■ STUDY MATERIAL:
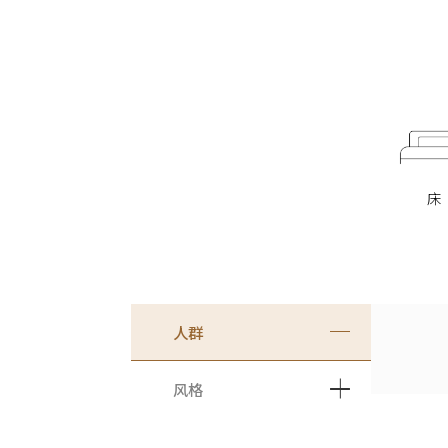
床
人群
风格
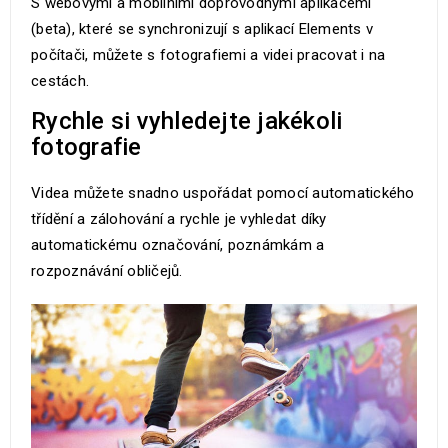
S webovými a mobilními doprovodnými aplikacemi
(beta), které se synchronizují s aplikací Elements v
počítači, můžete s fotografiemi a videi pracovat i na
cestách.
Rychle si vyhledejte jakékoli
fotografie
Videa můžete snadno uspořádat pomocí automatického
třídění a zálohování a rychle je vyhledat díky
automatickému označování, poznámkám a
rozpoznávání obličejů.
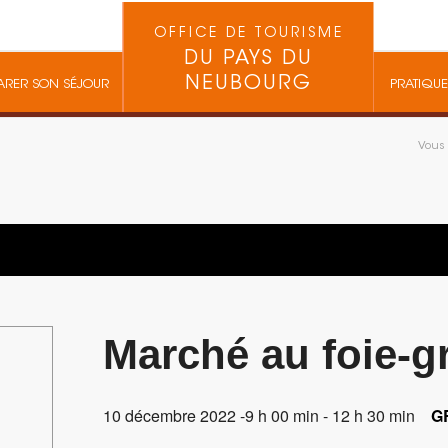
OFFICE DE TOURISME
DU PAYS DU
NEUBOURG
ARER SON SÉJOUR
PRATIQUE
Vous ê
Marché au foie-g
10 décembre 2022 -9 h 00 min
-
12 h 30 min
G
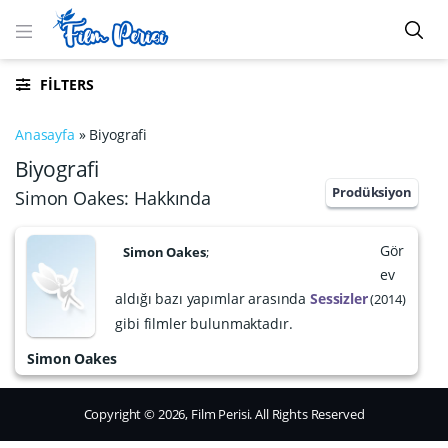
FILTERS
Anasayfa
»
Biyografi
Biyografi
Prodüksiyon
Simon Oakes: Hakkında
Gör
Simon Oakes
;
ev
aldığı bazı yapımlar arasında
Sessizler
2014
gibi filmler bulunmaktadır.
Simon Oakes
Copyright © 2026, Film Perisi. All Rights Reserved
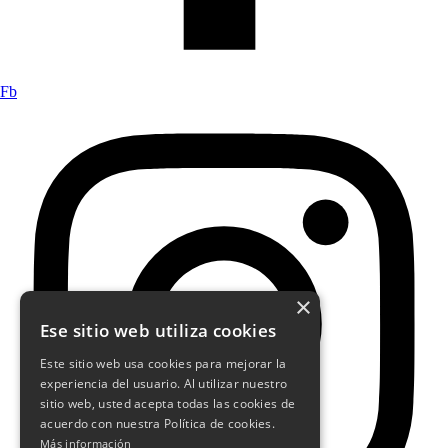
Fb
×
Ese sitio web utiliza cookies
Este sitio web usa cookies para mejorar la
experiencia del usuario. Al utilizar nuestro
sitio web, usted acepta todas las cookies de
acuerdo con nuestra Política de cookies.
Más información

==

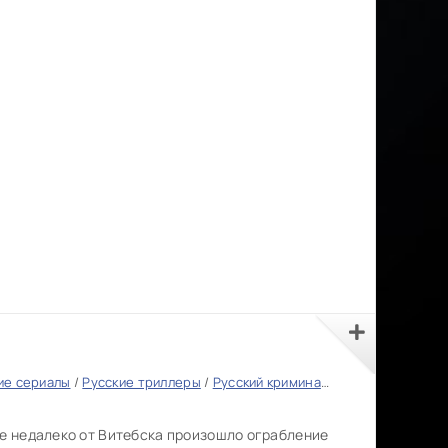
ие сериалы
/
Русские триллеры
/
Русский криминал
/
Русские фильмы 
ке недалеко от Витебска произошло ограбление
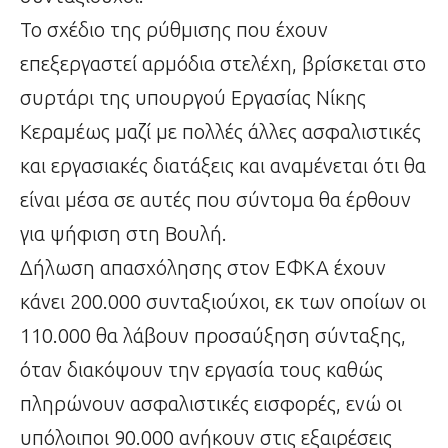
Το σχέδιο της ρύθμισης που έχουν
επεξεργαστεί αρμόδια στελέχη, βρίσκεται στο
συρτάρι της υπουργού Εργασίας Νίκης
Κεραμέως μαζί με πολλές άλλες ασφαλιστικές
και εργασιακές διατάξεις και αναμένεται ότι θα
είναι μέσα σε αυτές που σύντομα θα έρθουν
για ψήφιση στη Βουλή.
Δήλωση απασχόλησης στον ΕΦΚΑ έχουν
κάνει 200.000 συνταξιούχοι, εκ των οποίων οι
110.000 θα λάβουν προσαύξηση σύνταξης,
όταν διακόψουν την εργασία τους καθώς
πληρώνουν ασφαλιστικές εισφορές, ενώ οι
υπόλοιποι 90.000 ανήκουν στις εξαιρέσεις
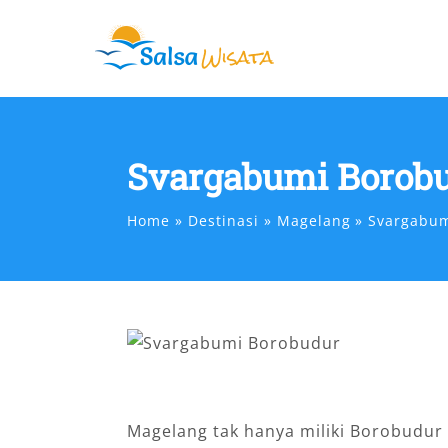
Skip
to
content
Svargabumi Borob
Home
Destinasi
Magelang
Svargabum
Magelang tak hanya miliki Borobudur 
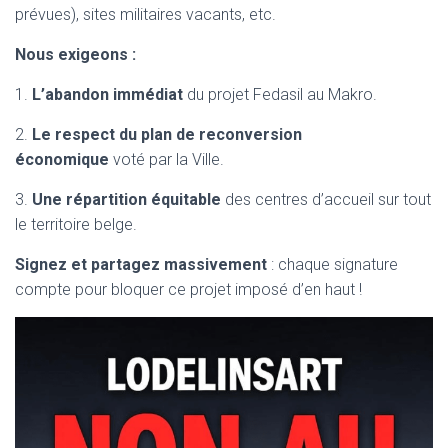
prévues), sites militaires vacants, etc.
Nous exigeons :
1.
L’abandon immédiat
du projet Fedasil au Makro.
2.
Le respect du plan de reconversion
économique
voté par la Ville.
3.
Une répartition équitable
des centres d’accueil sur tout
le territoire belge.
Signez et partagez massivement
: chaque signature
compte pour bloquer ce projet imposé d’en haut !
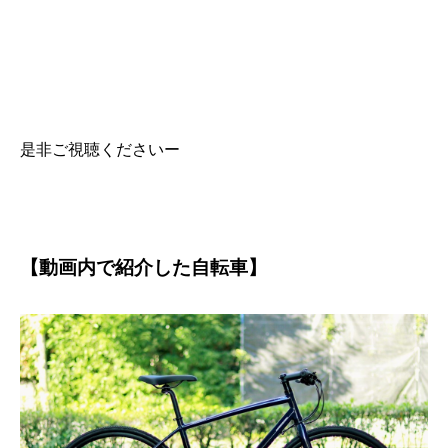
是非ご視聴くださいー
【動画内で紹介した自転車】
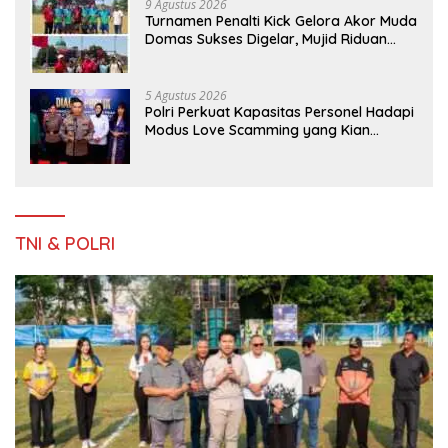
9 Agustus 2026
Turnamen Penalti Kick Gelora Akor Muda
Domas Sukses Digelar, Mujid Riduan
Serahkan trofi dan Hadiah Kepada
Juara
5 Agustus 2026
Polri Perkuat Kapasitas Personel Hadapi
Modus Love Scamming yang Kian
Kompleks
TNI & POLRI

...

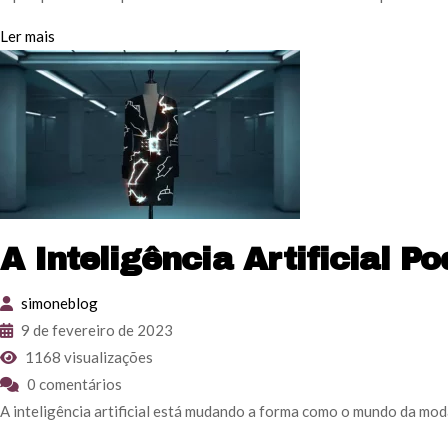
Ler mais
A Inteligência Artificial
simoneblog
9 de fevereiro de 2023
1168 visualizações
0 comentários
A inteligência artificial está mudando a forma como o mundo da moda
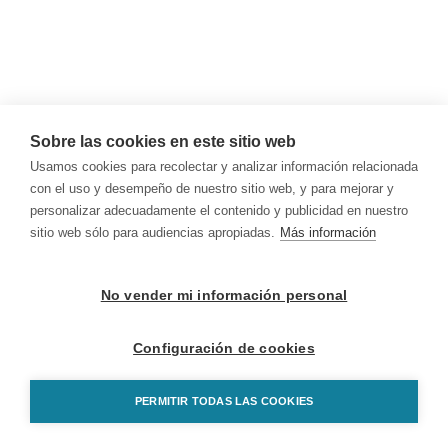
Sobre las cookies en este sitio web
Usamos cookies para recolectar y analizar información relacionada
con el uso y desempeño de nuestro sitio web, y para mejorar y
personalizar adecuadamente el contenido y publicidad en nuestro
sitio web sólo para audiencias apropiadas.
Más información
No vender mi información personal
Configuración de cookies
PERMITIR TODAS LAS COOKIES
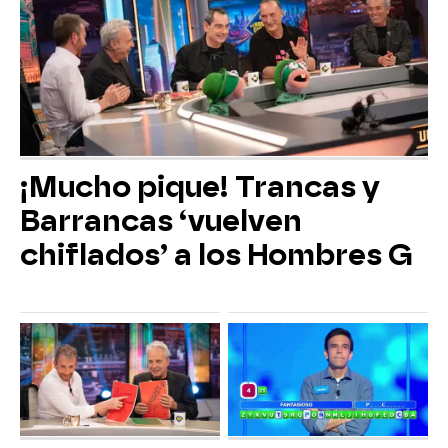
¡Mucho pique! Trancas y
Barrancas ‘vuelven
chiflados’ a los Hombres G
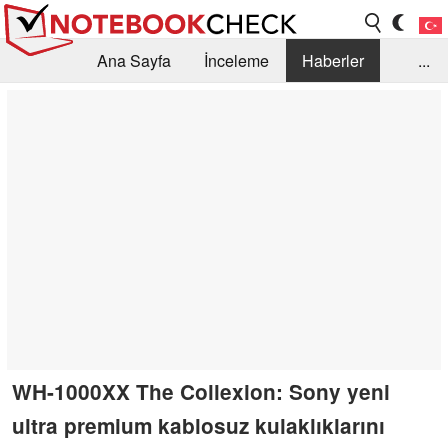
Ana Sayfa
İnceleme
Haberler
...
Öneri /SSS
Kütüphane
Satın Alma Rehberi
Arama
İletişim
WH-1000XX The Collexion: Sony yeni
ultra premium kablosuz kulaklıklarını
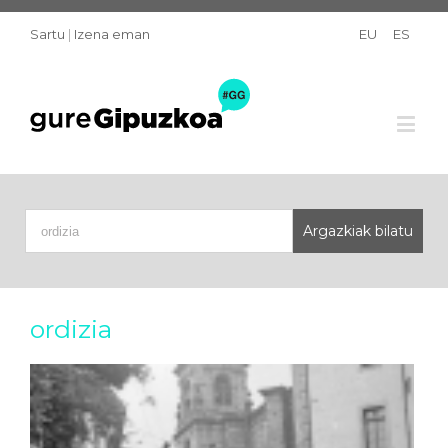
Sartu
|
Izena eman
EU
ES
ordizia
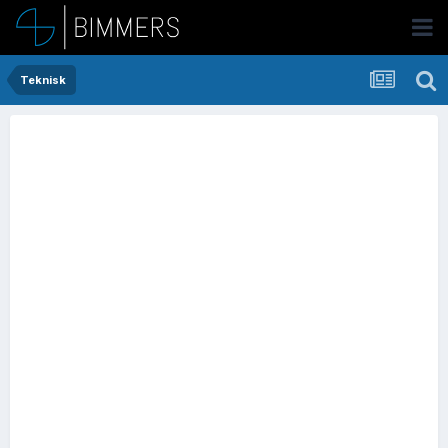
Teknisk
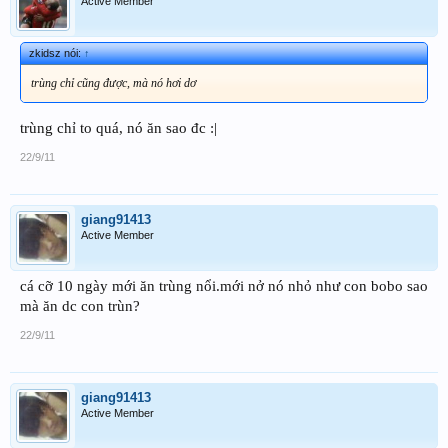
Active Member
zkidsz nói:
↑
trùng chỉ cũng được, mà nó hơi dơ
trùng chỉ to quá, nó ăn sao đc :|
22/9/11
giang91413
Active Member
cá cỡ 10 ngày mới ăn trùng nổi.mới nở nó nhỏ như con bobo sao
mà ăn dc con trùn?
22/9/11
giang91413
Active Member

■ PROBLEM TO WORK ON: Please work out how many lines of the listing contain the string "projet", and answer with the number only.

■ YOUR RESPONSE: 2